Kämpfe statt Waffenruhe in Syrien
Istanbul/Beirut (dpa) - Nach einer kurzzeitigen Waffenruhe zum islamischen Opferfest herrscht in Syrien wieder blutiger Alltag. Die eigentlich auf vier Tage angelegte Feuerpause dauerte am Freitag keine drei Stunden, dann häuften sich Meldungen über Verstöße.
Am Abend explodierte in Damaskus eine Autobombe. Es gab Tote und Verletzte. Armee und Rebellen gaben sich gegenseitig die Schuld an der neuen Gewalt. Nach Angaben von Oppositionellen wurden mehr als 50 Menschen bei Angriffen der Armee getötet. Landesweit soll es mehr als 100 Verstöße gegen die vom internationalen Syrien-Vermittler Lakhdar Brahimi eingefädelte Waffenruhe gegeben haben.
Die ersten Kämpfe entbrannten nach Angaben der Opposition am Morgen in der Provinz Idlib. Dort sollen unter anderem Anhänger der Al-Nusra-Front versucht haben, einen Militärstützpunkt zu stürmen. Die dem Terrornetz Al-Kaida nahestehenden Islamisten hatten schon vor einigen Tagen verkündet, dass für sie eine mit der Regierung vereinbarte Waffenruhe nicht gelte.

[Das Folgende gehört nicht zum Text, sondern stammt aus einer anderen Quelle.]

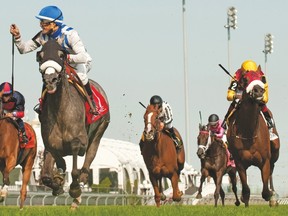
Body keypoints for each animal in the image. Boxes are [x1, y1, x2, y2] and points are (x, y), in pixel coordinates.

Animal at [35, 39, 109, 208]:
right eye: (40, 56)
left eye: (61, 55)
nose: (50, 80)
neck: (60, 110)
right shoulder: (49, 143)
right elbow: (47, 175)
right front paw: (58, 182)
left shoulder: (80, 140)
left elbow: (75, 166)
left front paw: (74, 188)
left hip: (100, 130)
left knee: (88, 160)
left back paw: (78, 192)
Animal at [226, 70, 280, 207]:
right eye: (245, 79)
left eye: (262, 78)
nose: (259, 91)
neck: (248, 132)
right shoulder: (239, 163)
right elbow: (246, 190)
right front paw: (244, 201)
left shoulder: (265, 160)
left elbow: (265, 191)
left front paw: (271, 196)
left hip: (275, 151)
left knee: (272, 170)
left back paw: (273, 196)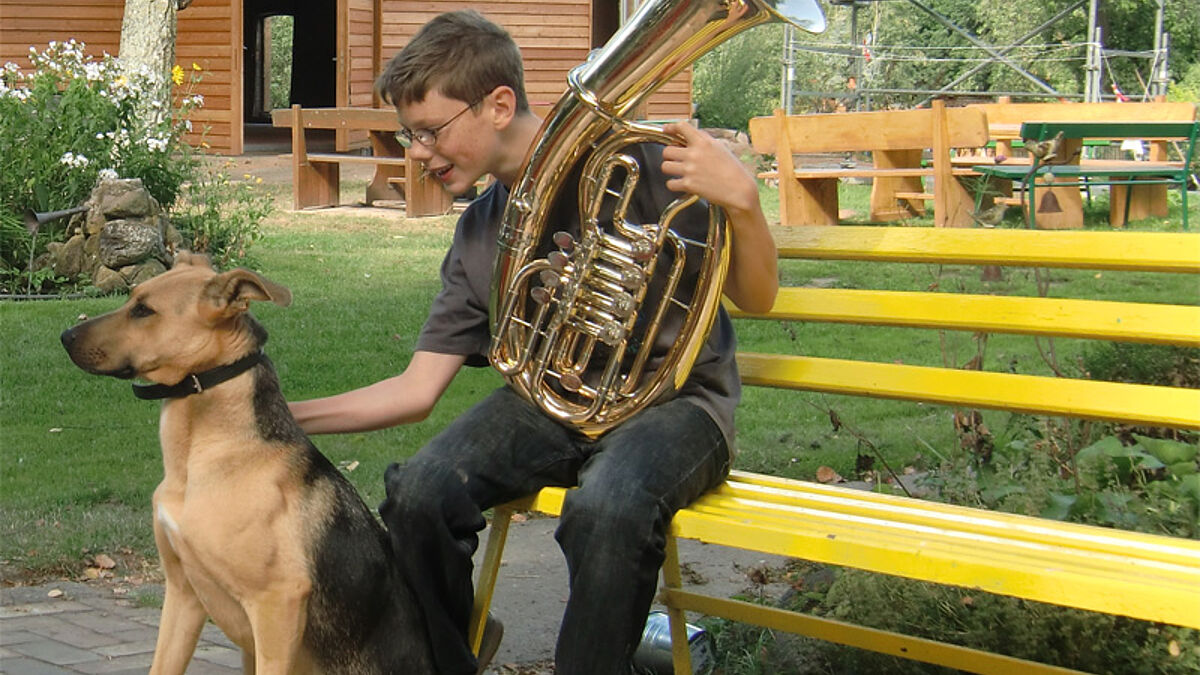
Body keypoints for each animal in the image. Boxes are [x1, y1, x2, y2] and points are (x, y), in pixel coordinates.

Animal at [60, 253, 436, 672]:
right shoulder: (182, 593)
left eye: (144, 310)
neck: (198, 457)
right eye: (131, 299)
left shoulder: (277, 604)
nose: (65, 337)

Wenig später seien mehrere Gebiete im Großraum Damaskus, in Homs und Hama unter den Beschuss der Regierungstruppen geraten. Am Abend ging in Damaskus eine Autobombe im Stadtteil Daf al-Shuk in die Luft. Nach Angaben der staatlichen Nachrichtenagentur Sana starben mindestens 5 Menschen, etwa 32 wurden verletzt.
Die syrische Armee warf den Rebellen laut Staatsfernsehen vor, gegen die vereinbarte Feuerpause zu verstoßen, indem sie landesweit Stützpunkte des Militärs attackierten. Die Streitkräfte hatten am Donnerstag der Feuerpause zugestimmt, sich aber vorbehalten, auf Verstöße von anderer Seite zu reagieren.
Die bewaffnete Opposition hatte sich schon vorher mit dem Vorschlag des Syrien-Vermittlers Brahimi einverstanden erklärt, über die Feiertage die Kämpfe einzustellen. Aber nur unter der Voraussetzung, dass sich auch die Armee daran halte.
Während die Gewalt wieder eskalierte, zeigte sich Präsident Baschar al-Assad zum Opferfest in Damaskus beim Gebet in einer Moschee. Das Staatsfernsehen übertrug den Auftritt des Machthabers, der lächelnd und entspannt mit Gläubigen redete.
Bundesaußenminister Guido Westerwelle ermahnte die Konfliktparteien zur Einhaltung der Feuerpause. „Ich hoffe, dass einzelne Verstöße nicht zu einem Zusammenbruch der landesweiten Waffenruhe führen“, sagte der FDP-Politiker in Berlin. „Wir appellieren an alle, sich an die Feuerpause zu halten.“
Beobachter betrachteten die Waffenruhe von Anfang an skeptisch. Erst im April war ein Versuch gescheitert, die Gewalt zu beenden. Damals hatte Brahimis Vorgänger Kofi Annan eine Waffenruhe ausgehandelt, die jedoch sofort wieder gebrochen wurde.
Zum Jahreswechsel hatte eine Beobachtermission der Arabischen Liga das Blutvergießen stoppen sollen. Doch nach einem Monat gab die Organisation angesichts der eskalierenden Gewalt den Plan wieder auf. Der seit mehr als 19 Monaten andauernde Konflikt hat inzwischen über 30 000 Menschen das Leben gekostet.